– А я смогу еще посмотреть? – спросила я.
– Да, – чуть помедлив, сказал отец. – Когда-нибудь все это перейдет к тебе. По наследству. Ты не знаешь ценности денег, но должна понимать – это память о твоей матери.
– Я понимаю, – кивнула я.
– У меня достаточно средств, вложенных в ценные бумаги, в земли, в недвижимость в Калуге и Москве. Будет лучше, если ты никому не станешь показывать все эти вещи и сохранишь их для своих детей, если они у тебя, конечно, появятся.
– Вряд ли у меня будут дети, – выразила сомнение я, желая быть честной и не обнадеживать отца понапрасну. – Мне больше щенки нравятся и жеребята. Даже козлята и поросята и то лучше…
– М-да-а… – протянул отец, глядя на портрет матери. – Главное – это найти Любе хорошего и честного опекуна. Такого, чтобы мог с ней справиться и хоть как-нибудь сообщаться. А мне, как назло, ничего не приходит в голову, ведь все мои оставшиеся друзья так же немолоды, как и я сам…
– Можно Степку и Пелагею напополам, – предложила я. – Они лучше всех меня усмирить могут. А Степка еще очень молодой и если что, так и по мордасам насует.
Отец взглянул на меня и тихо застонал сквозь стиснутые зубы.

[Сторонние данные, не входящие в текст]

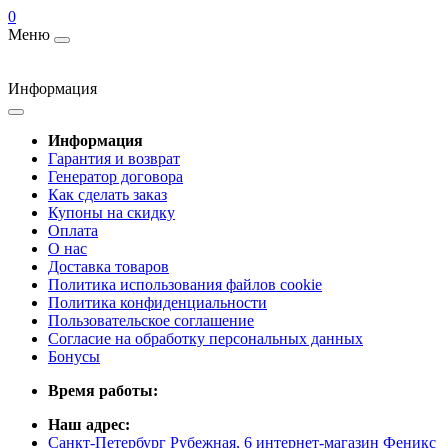
0
Меню
Информация
Информация
Гарантия и возврат
Генератор договора
Как сделать заказ
Купоны на скидку
Оплата
О нас
Доставка товаров
Политика использования файлов cookie
Политика конфиденциальности
Пользовательское соглашение
Согласие на обработку персональных данных
Бонусы
Время работы:
Наш адрес:
Санкт-Петербург Рубежная, 6 интернет-магазин Феникс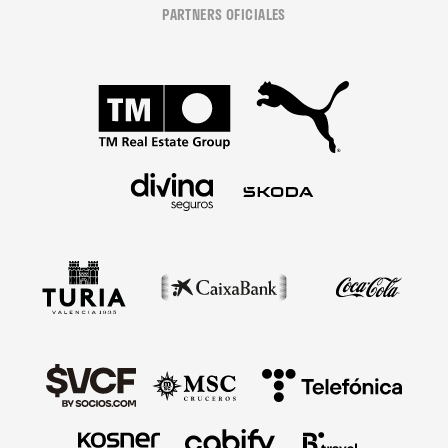
PARTNERS OFICIALES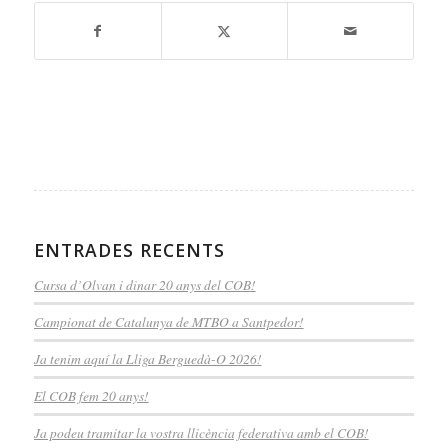
ENTRADES RECENTS
Cursa d’Olvan i dinar 20 anys del COB!
Campionat de Catalunya de MTBO a Santpedor!
Ja tenim aquí la Lliga Berguedà-O 2026!
El COB fem 20 anys!
Ja podeu tramitar la vostra llicència federativa amb el COB!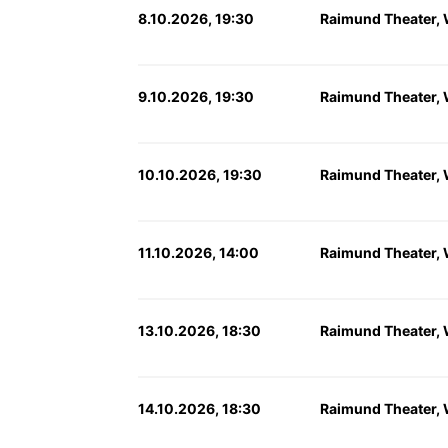
8.10.2026, 19:30
Raimund Theater,
9.10.2026, 19:30
Raimund Theater,
10.10.2026, 19:30
Raimund Theater,
11.10.2026, 14:00
Raimund Theater,
13.10.2026, 18:30
Raimund Theater,
14.10.2026, 18:30
Raimund Theater,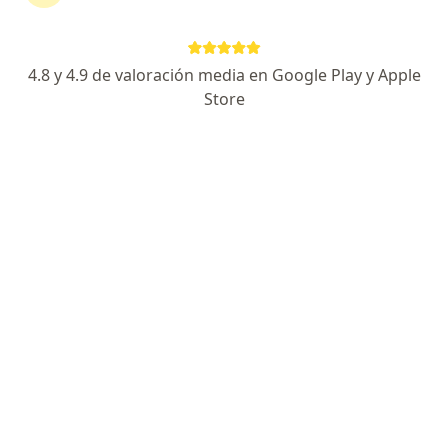
Agendar cita
Enviar mensaje
4.8 y 4.9 de valoración media en Google Play y Apple
Store
Especialista de confianza
Los pacientes vuelven a su consulta de forma
recurrente
Experiencia
Servicios y precios
Consultorios
Experiencia
1
Formación
Enfocado en:
Infecciosas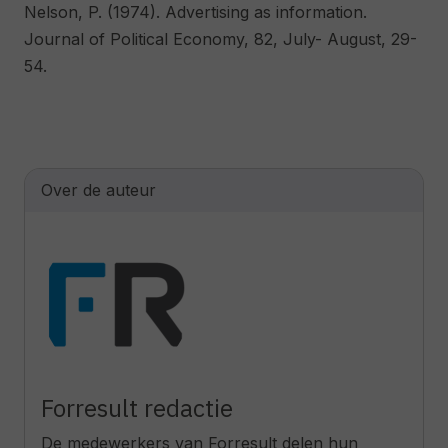
Nelson, P. (1974). Advertising as information.
Journal of Political Economy, 82, July- August, 29-
54.
Over de auteur
Forresult redactie
De medewerkers van Forresult delen hun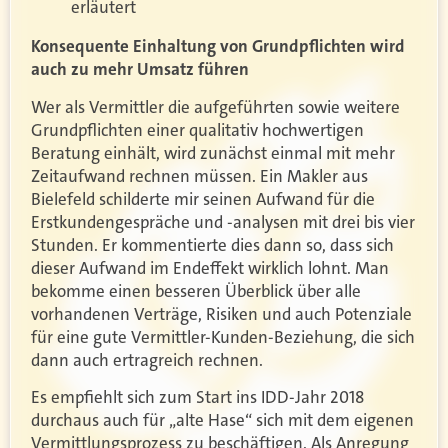
erläutert
Konsequente Einhaltung von Grundpflichten wird
auch zu mehr Umsatz führen
Wer als Vermittler die aufgeführten sowie weitere
Grundpflichten einer qualitativ hochwertigen
Beratung einhält, wird zunächst einmal mit mehr
Zeitaufwand rechnen müssen. Ein Makler aus
Bielefeld schilderte mir seinen Aufwand für die
Erstkundengespräche und -analysen mit drei bis vier
Stunden. Er kommentierte dies dann so, dass sich
dieser Aufwand im Endeffekt wirklich lohnt. Man
bekomme einen besseren Überblick über alle
vorhandenen Verträge, Risiken und auch Potenziale
für eine gute Vermittler-Kunden-Beziehung, die sich
dann auch ertragreich rechnen.
Es empfiehlt sich zum Start ins IDD-Jahr 2018
durchaus auch für „alte Hase“ sich mit dem eigenen
Vermittlungsprozess zu beschäftigen. Als Anregung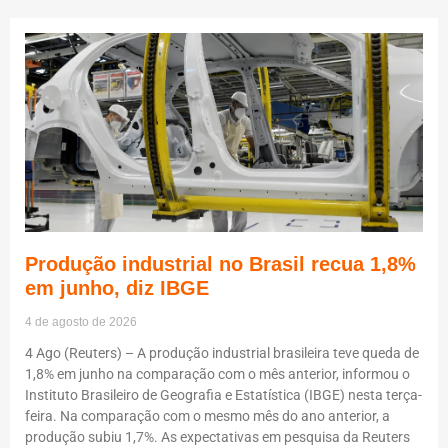
Produção industrial no Brasil recua 1,8%
em junho, diz IBGE
4 de agosto de 2026
4 Ago (Reuters) – A produção industrial brasileira teve queda de
1,8% em junho na comparação com o mês anterior, informou o
Instituto Brasileiro de Geografia e Estatística (IBGE) nesta terça-
feira. Na comparação com o mesmo mês do ano anterior, a
produção subiu 1,7%. As expectativas em pesquisa da Reuters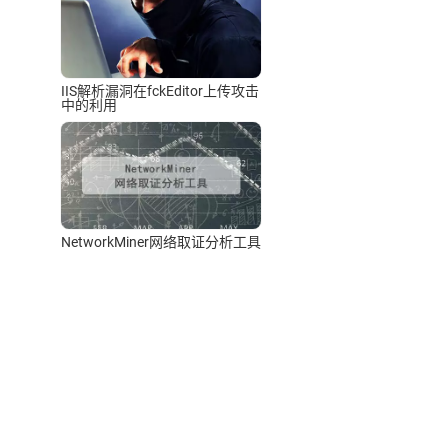
IIS解析漏洞在fckEditor上传攻击
中的利用
NetworkMiner网络取证分析工具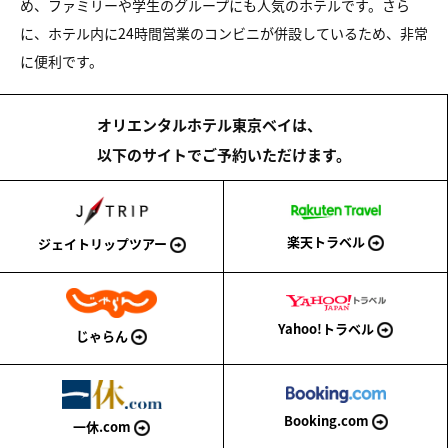
め、ファミリーや学生のグループにも人気のホテルです。さら
に、ホテル内に24時間営業のコンビニが併設しているため、非常
に便利です。
オリエンタルホテル東京ベイは、
以下のサイトでご予約いただけます。
楽天トラベル
ジェイトリップツアー
Yahoo!トラベル
じゃらん
Booking.com
一休.com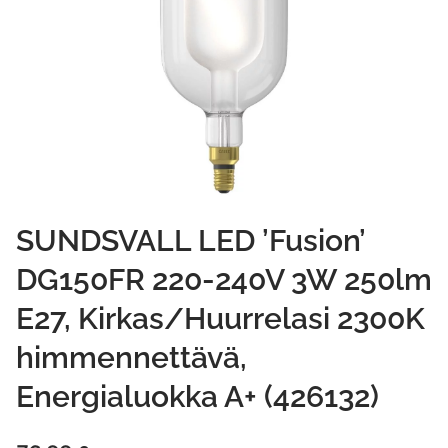
SUNDSVALL LED ’Fusion’
DG150FR 220-240V 3W 250lm
E27, Kirkas/Huurrelasi 2300K
himmennettävä,
Energialuokka A+ (426132)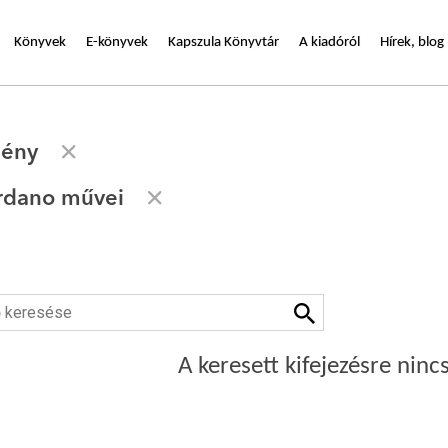
Könyvek
E-könyvek
Kapszula Könyvtár
A kiadóról
Hírek, blog
gény
rdano művei
A keresett kifejezésre nincs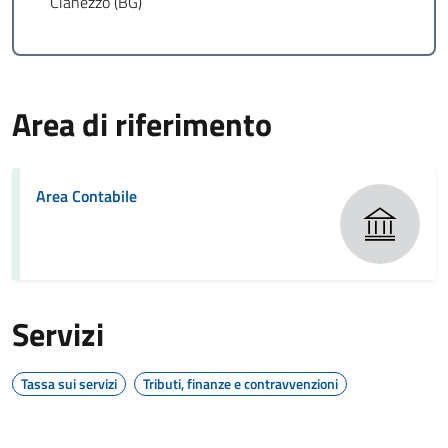
Clanezzo (BG)
Area di riferimento
Area Contabile
Servizi
Tassa sui servizi
Tributi, finanze e contravvenzioni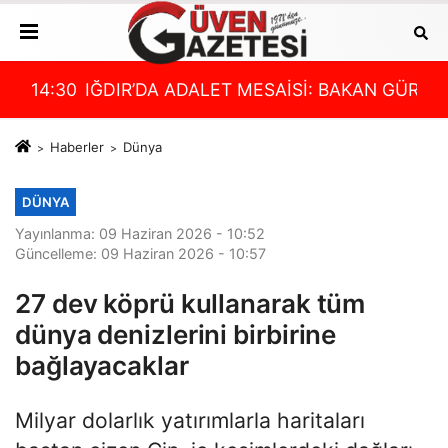
 GÜRLEK’TEN 4 YILDIR ÇÖZÜLEMEYEN CİNAYET İÇİN 
13:36
IĞDIR İL ÖZEL İDARESİ’NDEN KÖYLERDE DE
00:
Haberler
Dünya
DÜNYA
Yayınlanma: 09 Haziran 2026 - 10:52
Güncelleme: 09 Haziran 2026 - 10:57
27 dev köprü kullanarak tüm
dünya denizlerini birbirine
bağlayacaklar
Milyar dolarlık yatırımlarla haritaları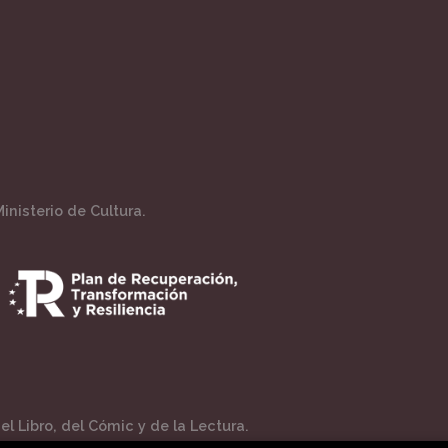
inisterio de Cultura.
l Libro, del Cómic y de la Lectura.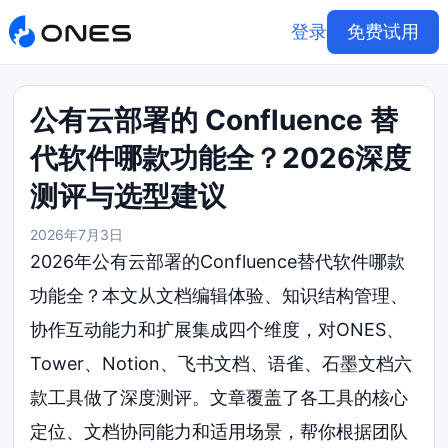
登录
免费试用
公有云部署的 Confluence 替
代软件哪款功能全？2026深度
测评与选型建议
2026年7月3日
2026年公有云部署的Confluence替代软件哪款
功能全？本文从文档编辑体验、知识结构管理、
协作互动能力和扩展集成四个维度，对ONES、
Tower、Notion、飞书文档、语雀、石墨文档六
款工具做了深度测评。文章覆盖了各工具的核心
定位、文档协同能力和适用场景，帮你根据团队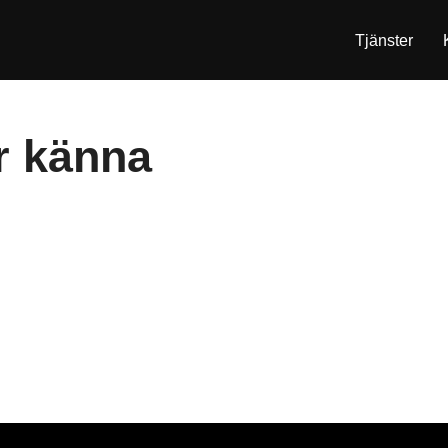
Tjänster
r känna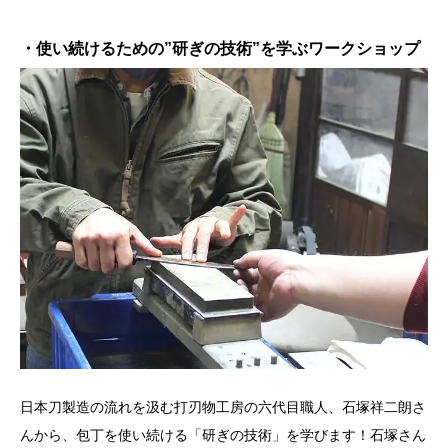
・使い続けるための”研ぎの技術”を学ぶワークショップ
日本刀製造の流れを汲む打刃物工房の六代目職人、石塚祥二朗さ
んから、包丁を使い続ける「研ぎの技術」を学びます！石塚さん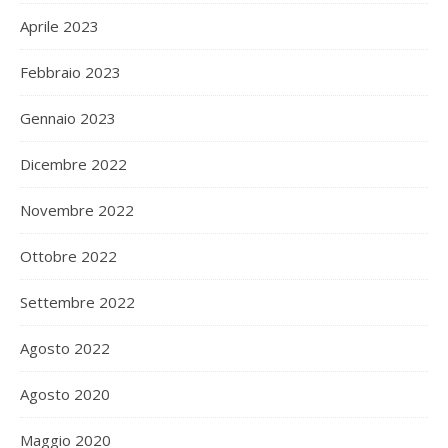
Aprile 2023
Febbraio 2023
Gennaio 2023
Dicembre 2022
Novembre 2022
Ottobre 2022
Settembre 2022
Agosto 2022
Agosto 2020
Maggio 2020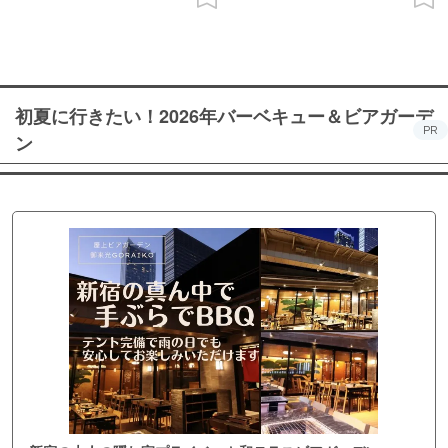
初夏に行きたい！2026年バーベキュー＆ビアガーデ
PR
ン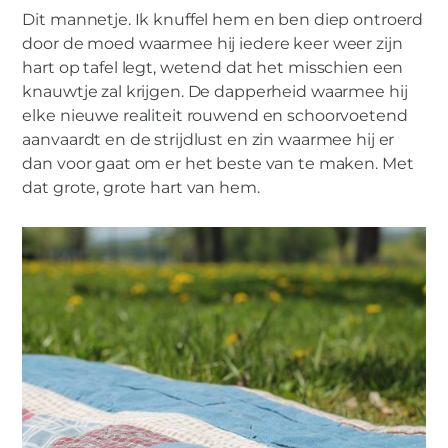
Dit mannetje. Ik knuffel hem en ben diep ontroerd
door de moed waarmee hij iedere keer weer zijn
hart op tafel legt, wetend dat het misschien een
knauwtje zal krijgen. De dapperheid waarmee hij
elke nieuwe realiteit rouwend en schoorvoetend
aanvaardt en de strijdlust en zin waarmee hij er
dan voor gaat om er het beste van te maken. Met
dat grote, grote hart van hem.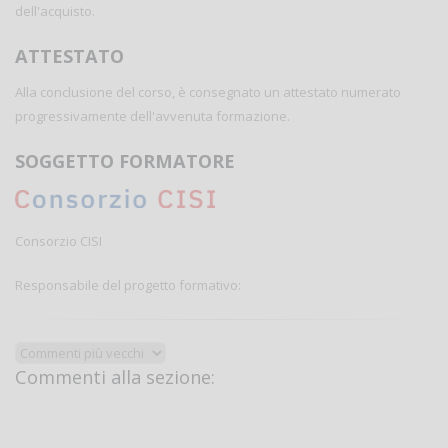
dell'acquisto.
ATTESTATO
Alla conclusione del corso, è consegnato un attestato numerato
progressivamente dell'avvenuta formazione.
SOGGETTO FORMATORE
Consorzio CISI
Responsabile del progetto formativo:
Commenti alla sezione: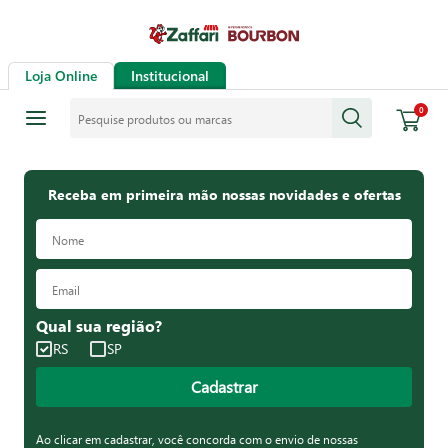
Loja Online
Institucional
Pesquise produtos ou marcas
0
Receba em primeira mão nossas novidades e ofertas
Qual sua região?
RS
SP
Cadastrar
Ao clicar em cadastrar, você concorda com o envio de nossas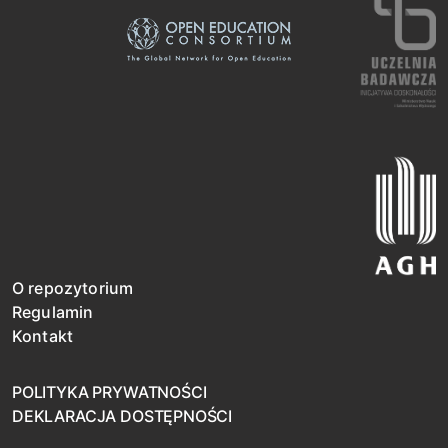
O repozytorium
Regulamin
Kontakt
POLITYKA PRYWATNOŚCI
DEKLARACJA DOSTĘPNOŚCI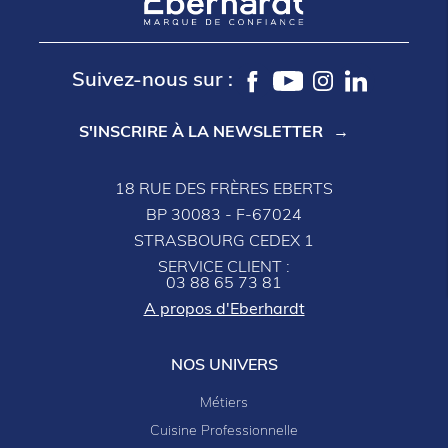
Suivez-nous sur :
S'INSCRIRE À LA NEWSLETTER
18 RUE DES FRÈRES EBERTS
BP 30083 - F-67024
STRASBOURG CEDEX 1
SERVICE CLIENT :
03 88 65 73 81
A propos d'Eberhardt
NOS UNIVERS
Métiers
Cuisine Professionnelle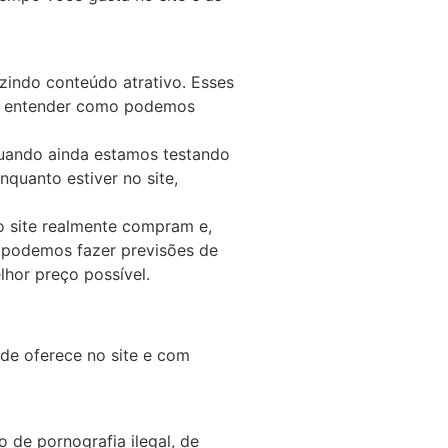
uzindo conteúdo atrativo. Esses
a a entender como podemos
Quando ainda estamos testando
quanto estiver no site,
o site realmente compram e,
ue podemos fazer previsões de
hor preço possível.
de oferece no site e com
o de pornografia ilegal, de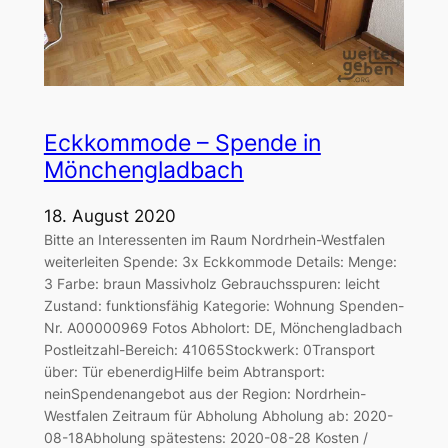
Eckkommode – Spende in
Mönchengladbach
18. August 2020
Bitte an Interessenten im Raum Nordrhein-Westfalen
weiterleiten Spende: 3x Eckkommode Details: Menge:
3 Farbe: braun Massivholz Gebrauchsspuren: leicht
Zustand: funktionsfähig Kategorie: Wohnung Spenden-
Nr. A00000969 Fotos Abholort: DE, Mönchengladbach
Postleitzahl-Bereich: 41065Stockwerk: 0Transport
über: Tür ebenerdigHilfe beim Abtransport:
neinSpendenangebot aus der Region: Nordrhein-
Westfalen Zeitraum für Abholung Abholung ab: 2020-
08-18Abholung spätestens: 2020-08-28 Kosten /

– Вы оба были очень одиноки и не могли найти пути друг к другу, – вздохнула Глэдис. – Но скажи мне: у тебя в детстве были друзья, подружки? Это важно для становления человека на свои ноги.
– У меня был Степка, – ответила Люша. – Но я не знаю, называется ли это друг. Он был с самого начала и как будто часть меня. Наверное, это скорее называется родственник. А вот подружка у меня точно была. Ее звали Груня.
Дневник Люши
Деревенские дети не играют со мной. Кроме Степки, хотя его уже нельзя считать деревенским, он – усадебный, в услужении как бы у отца. Но Настя говорит Феклуше: «Сделали из мальчишки дурочкину игрушку». Я в тот же день изловчилась и вылила на нее кружку молока с верха лестницы, но задумалась. А что, если Степка услышит?